An ASP.NET Core application and Middleware that captures and logs request data.

Primary LanguageHTMLMIT LicenseMIT

.NET Core Instrumentation Middleware

Build status

A Middleware that collects request info for .NET Core apps and a monitoring app that displays the gathered request data in real-time. The gathering and real time display part is handled by Monitoring App. Here you can find the sample web application that has this custom Middleware registered in it, Middleware itself and some tests for it.

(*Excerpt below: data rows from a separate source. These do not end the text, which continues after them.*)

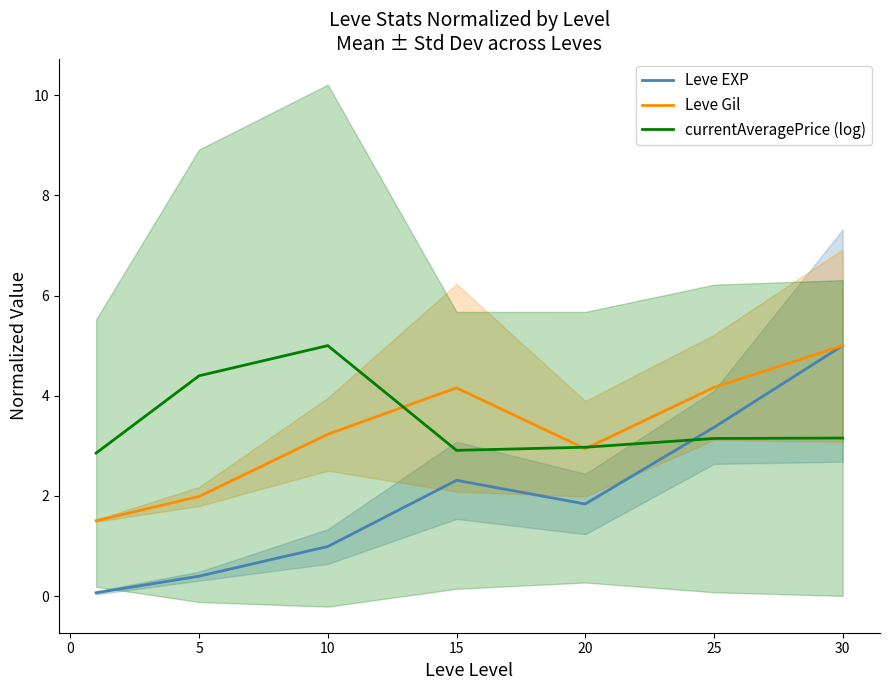

Which series has the largest total across all categories?

currentAveragePrice (log)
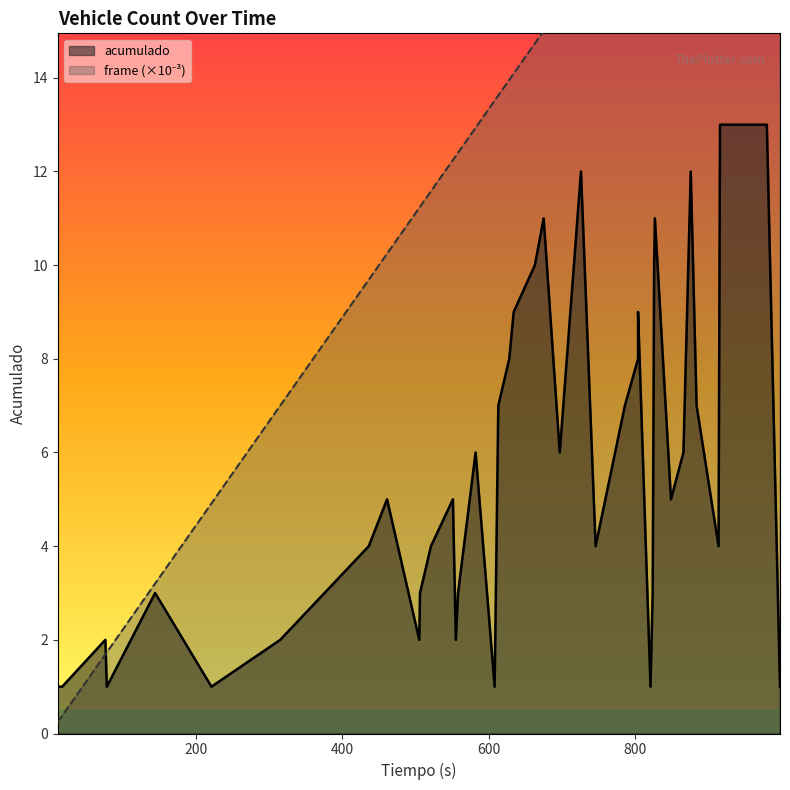

Is the value of acumulado at 8 greater than the value of frame_scaled at 200?

Yes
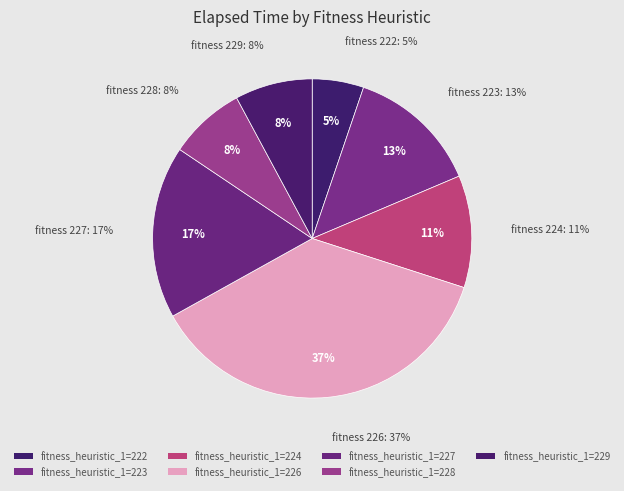

The 229 slice represents 8% of the pie. True or false?

True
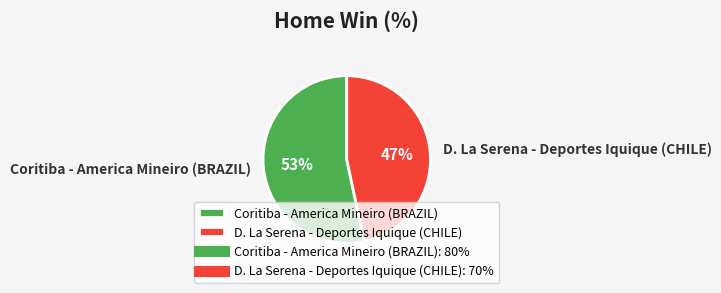

Rank the categories by value from lowest to highest.

D. La Serena - Deportes Iquique (CHILE), Coritiba - America Mineiro (BRAZIL)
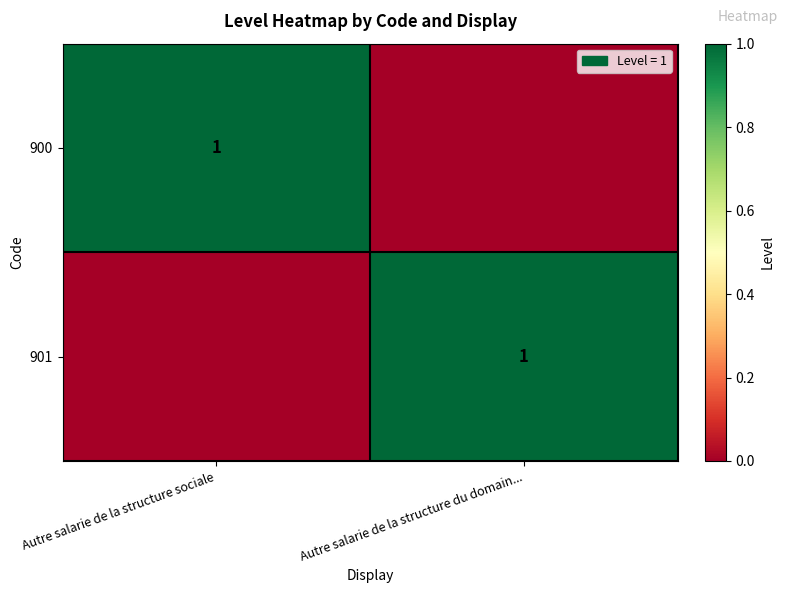

How many data points does each series have?

2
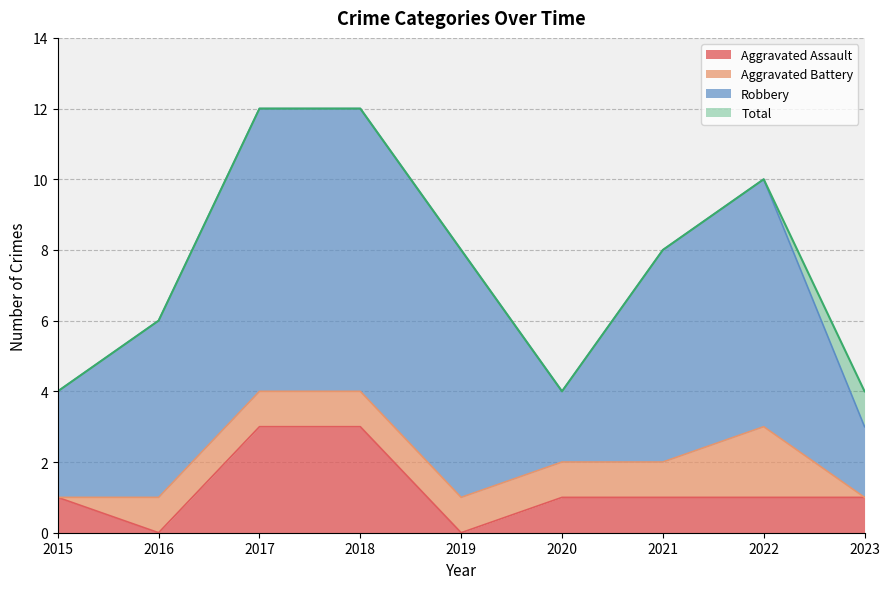

What are all the series names shown in the legend?

Aggravated Assault, Aggravated Battery, Robbery, Total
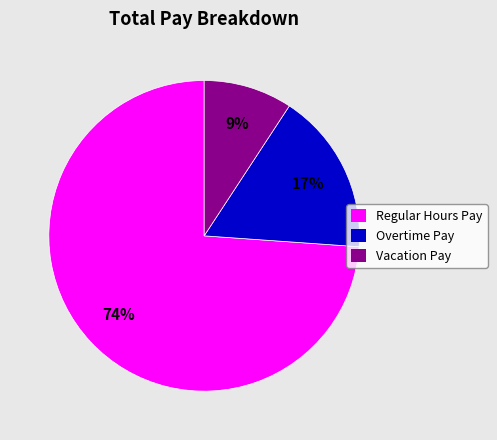

Is Regular Hours Pay the majority of the pie?

Yes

Features of the Middleware

For each web request for the application the Middleware added to, it collects:

  • Request processing time
  • Request body size
  • Execution time
  • Request URL

The Logger component that Middleware utilizes internally, posts the gathered data to a pre-configured endpoint (Monitoring app). As the app is running, it is saving the data into the DB, displaying all the available data, and also displaying some stats: Min, Max and Average response sizes.

Prerequisites

  1. .NET Core
  2. Visual Studio 2015 or higher, or Visual Studio Code with solution explorer extension

Running locally

  1. Clone the repository
  2. Open the containing folder in Visual Studio (Code).
  3. Restore the packages for each project in the solution (you may use dotnet restore or UI in Visual Studio). For convenience, you may look up the commands in appveyor.yml file.
  4. Launch the app locally on IIS Express.

Testing

As the app is running, also spin up the Monitoring app to see the updates there. On the home page of the app, click top navigation links: Home, About, Contact. As you click them, you will see that new entries are appearing in the Monitoring app

Tech Stack

.NET Core, ASP.NET Core MVC

Future improvements

  1. Exception handling and logging.
  2. More integration and unit tests.
  3. Deployment and testing: spin up the apps in containers.
  4. Make the app safe against DDOS attacks, e.g. by implementing another piece of Middleware.
  5. Add support for multiple applications.
  6. Add handling of cases with failing requests (log the required data, e.g. status code, errors, and separate reporting view and stats for these)
  7. Test on linux and add notes as needed.

The rest of ideas can be found in the [Monitoring app] readme.

Additional Concerns

Concurrency: the Middleware should be safe as it doesn't have shared mutable state in it. The Monitoring app uses sockets, and data gets queued up safely. High load may be a concern because of connection limits though. Encoding: the responses in Middleware are UTF8-ed, so should be fine.